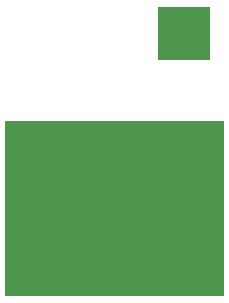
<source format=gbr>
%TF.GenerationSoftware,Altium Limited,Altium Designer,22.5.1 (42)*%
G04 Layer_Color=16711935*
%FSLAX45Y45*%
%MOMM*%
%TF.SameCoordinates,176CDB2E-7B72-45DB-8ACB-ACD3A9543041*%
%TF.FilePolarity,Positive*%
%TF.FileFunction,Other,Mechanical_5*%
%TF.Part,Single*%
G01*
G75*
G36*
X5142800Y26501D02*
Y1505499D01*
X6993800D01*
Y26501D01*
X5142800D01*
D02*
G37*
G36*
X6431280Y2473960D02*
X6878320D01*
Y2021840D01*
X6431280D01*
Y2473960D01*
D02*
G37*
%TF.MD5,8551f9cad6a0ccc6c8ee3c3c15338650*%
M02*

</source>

########

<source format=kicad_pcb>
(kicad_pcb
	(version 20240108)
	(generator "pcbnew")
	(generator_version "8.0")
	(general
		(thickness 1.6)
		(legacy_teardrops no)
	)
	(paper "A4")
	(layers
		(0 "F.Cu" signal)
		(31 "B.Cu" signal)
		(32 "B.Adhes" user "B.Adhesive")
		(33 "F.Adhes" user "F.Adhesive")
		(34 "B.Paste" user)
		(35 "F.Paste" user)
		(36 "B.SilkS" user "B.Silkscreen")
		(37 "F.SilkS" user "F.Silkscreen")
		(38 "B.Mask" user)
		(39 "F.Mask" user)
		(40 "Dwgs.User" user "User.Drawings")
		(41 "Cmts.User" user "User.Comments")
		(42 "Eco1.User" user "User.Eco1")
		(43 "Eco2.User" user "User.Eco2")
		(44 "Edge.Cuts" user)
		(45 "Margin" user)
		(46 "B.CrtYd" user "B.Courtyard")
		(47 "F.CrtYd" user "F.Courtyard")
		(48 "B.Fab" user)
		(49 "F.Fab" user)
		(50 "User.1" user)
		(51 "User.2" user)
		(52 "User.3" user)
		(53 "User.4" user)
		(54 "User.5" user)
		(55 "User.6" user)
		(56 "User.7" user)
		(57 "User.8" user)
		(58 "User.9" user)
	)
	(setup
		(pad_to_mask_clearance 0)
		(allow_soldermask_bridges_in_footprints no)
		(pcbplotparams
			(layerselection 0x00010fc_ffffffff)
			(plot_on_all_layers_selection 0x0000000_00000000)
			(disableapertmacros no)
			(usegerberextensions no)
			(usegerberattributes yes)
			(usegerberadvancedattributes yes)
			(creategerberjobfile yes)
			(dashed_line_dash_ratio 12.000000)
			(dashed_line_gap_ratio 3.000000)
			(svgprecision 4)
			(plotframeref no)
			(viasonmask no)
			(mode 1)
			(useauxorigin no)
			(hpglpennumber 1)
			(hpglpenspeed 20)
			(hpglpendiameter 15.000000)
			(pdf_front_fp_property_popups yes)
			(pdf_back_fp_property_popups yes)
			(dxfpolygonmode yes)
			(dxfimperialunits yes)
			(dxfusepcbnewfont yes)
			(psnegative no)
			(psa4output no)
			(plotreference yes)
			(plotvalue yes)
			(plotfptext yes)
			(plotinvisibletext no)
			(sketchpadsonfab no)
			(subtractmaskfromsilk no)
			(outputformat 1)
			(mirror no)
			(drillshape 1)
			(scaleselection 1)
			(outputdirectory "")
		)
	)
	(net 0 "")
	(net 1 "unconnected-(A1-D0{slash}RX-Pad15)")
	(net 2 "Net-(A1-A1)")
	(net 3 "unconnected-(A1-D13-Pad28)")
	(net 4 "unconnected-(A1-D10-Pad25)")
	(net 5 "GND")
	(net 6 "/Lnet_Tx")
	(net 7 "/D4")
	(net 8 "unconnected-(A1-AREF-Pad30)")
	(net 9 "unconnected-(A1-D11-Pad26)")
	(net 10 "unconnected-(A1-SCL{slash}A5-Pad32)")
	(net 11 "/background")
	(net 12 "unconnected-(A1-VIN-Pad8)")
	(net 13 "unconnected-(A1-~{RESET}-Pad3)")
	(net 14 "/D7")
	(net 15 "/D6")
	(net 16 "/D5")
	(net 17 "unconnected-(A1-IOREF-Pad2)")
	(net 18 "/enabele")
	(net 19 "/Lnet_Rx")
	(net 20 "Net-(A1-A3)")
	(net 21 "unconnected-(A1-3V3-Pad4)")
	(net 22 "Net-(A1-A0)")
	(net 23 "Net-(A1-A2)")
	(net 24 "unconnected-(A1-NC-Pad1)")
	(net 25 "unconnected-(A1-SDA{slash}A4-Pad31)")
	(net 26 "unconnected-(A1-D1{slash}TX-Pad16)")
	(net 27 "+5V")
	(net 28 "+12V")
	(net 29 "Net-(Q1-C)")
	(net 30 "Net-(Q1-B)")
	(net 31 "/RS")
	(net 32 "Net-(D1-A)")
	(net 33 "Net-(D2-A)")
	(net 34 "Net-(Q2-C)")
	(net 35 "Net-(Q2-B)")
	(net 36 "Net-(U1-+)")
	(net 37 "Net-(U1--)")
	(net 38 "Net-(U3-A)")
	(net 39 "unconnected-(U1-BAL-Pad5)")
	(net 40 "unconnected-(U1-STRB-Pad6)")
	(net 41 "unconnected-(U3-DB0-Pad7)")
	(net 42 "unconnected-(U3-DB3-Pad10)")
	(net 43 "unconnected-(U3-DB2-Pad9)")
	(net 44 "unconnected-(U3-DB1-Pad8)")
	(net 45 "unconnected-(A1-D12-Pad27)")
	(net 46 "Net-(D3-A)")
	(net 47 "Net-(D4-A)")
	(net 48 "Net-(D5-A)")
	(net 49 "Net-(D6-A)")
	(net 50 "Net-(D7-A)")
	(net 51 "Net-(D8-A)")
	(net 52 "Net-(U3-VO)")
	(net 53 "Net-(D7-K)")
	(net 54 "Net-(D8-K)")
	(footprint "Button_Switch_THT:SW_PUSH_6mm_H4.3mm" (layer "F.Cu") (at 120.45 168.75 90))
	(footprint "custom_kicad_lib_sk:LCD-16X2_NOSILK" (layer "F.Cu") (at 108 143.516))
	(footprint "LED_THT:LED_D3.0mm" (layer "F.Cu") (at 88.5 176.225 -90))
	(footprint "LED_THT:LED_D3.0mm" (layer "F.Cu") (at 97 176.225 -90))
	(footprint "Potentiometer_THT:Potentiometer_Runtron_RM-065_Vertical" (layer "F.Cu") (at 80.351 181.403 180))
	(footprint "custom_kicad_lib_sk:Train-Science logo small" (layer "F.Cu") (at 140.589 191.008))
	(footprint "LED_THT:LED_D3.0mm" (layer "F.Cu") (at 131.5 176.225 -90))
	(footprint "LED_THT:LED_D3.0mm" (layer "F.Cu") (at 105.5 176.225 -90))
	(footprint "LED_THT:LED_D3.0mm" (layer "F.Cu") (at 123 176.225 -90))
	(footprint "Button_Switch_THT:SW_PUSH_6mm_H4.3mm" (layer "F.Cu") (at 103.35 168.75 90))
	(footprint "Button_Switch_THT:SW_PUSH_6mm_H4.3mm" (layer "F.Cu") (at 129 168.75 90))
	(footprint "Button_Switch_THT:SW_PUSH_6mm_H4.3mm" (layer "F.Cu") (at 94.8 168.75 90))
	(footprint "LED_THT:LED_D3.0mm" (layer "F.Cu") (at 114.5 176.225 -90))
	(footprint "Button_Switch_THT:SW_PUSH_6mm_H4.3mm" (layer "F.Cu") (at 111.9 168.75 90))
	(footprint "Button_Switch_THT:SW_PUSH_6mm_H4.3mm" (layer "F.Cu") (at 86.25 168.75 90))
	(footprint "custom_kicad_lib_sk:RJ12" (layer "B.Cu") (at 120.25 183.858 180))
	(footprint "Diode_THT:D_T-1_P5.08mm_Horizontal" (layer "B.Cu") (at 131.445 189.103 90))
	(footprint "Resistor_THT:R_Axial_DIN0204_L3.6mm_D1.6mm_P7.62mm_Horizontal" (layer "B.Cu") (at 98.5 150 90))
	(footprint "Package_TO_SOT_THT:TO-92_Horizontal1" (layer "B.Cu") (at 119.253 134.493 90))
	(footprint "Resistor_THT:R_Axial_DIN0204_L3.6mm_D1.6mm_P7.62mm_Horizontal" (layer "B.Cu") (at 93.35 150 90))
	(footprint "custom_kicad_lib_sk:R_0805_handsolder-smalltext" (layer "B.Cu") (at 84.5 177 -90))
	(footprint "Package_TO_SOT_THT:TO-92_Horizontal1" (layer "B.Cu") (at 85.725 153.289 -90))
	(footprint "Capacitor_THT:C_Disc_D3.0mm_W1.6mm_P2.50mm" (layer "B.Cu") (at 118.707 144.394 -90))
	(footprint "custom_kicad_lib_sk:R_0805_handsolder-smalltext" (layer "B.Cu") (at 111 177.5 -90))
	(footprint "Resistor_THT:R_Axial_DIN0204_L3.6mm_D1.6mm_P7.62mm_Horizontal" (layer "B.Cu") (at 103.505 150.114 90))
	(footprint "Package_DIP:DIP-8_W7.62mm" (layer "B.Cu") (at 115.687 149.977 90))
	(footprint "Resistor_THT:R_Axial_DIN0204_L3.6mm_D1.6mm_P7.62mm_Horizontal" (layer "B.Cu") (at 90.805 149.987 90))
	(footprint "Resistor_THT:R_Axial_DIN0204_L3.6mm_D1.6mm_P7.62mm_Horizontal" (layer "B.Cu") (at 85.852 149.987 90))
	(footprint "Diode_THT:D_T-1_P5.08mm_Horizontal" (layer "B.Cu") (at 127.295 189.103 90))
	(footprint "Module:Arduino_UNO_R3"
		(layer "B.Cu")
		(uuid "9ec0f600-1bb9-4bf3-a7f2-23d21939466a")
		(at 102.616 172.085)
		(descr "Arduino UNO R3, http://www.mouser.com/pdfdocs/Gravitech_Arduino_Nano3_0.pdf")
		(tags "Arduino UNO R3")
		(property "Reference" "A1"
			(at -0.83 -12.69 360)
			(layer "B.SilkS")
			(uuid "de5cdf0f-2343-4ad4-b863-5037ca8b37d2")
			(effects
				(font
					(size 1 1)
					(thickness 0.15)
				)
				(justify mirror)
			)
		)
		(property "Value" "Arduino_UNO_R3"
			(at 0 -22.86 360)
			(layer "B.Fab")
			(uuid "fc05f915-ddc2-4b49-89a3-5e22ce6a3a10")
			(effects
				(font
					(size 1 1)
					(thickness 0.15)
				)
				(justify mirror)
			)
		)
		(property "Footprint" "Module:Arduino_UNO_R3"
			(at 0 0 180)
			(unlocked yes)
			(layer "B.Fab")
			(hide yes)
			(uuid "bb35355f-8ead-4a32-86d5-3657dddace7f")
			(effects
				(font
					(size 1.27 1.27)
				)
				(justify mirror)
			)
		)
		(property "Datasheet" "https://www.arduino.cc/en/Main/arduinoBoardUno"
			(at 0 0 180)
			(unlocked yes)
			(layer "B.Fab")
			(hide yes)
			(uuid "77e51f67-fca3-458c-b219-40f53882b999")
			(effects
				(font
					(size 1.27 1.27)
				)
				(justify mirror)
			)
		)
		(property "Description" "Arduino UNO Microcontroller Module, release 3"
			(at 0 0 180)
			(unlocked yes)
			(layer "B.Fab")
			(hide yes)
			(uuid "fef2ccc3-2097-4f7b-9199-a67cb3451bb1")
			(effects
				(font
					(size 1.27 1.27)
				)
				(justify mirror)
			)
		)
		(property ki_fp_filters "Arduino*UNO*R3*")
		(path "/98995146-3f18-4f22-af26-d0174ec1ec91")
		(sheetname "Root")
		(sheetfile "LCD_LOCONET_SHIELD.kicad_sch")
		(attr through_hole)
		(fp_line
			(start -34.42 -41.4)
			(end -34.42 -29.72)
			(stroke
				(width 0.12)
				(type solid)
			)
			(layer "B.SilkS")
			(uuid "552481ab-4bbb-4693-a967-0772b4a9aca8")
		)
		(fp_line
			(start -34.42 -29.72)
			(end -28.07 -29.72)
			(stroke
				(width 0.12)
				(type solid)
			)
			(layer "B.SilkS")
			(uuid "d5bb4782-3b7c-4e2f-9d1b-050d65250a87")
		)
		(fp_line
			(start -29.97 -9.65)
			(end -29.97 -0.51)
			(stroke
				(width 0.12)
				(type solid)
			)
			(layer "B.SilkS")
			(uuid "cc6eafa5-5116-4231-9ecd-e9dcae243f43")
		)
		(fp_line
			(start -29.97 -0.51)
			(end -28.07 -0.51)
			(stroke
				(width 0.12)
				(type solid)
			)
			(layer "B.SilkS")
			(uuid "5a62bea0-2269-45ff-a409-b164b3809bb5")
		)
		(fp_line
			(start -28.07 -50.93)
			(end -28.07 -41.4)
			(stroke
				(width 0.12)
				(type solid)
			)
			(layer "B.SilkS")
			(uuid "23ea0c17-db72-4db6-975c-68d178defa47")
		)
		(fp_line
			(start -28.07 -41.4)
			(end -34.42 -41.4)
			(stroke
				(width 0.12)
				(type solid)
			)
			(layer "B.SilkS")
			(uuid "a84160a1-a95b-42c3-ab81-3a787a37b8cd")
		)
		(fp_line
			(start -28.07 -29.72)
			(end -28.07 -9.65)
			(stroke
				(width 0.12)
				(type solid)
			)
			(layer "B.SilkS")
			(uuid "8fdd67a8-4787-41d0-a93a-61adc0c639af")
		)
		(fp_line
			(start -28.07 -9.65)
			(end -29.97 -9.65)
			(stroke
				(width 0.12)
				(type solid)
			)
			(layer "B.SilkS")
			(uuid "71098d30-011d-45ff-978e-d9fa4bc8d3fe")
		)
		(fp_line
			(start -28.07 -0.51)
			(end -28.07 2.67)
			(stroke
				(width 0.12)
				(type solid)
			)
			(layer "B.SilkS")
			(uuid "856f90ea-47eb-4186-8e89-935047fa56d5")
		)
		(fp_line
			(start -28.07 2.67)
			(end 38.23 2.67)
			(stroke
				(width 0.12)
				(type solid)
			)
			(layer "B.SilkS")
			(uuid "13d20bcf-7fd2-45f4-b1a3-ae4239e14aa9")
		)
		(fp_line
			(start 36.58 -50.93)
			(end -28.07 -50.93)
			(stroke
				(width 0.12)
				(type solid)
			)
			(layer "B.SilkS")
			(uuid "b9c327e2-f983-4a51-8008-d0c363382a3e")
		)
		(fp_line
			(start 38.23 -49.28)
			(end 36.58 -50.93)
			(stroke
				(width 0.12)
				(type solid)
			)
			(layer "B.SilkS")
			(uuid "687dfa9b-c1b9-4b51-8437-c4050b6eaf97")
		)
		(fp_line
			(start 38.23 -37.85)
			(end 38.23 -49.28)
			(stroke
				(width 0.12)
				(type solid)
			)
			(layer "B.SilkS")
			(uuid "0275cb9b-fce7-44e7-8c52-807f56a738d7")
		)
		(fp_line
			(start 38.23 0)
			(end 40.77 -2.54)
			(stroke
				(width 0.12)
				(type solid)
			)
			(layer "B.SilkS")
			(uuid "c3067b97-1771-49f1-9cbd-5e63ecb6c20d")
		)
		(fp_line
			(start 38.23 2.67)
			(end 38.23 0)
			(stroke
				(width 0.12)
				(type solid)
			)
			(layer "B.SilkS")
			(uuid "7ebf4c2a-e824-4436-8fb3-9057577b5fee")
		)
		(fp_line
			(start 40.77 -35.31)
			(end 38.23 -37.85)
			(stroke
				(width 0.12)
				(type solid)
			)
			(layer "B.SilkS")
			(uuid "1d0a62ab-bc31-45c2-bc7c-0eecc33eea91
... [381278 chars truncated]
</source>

########

Show all lines from the data that contain "source".

■ **Solution**:
<source format=gbr>
</source>
<source format=kicad_pcb>
</source>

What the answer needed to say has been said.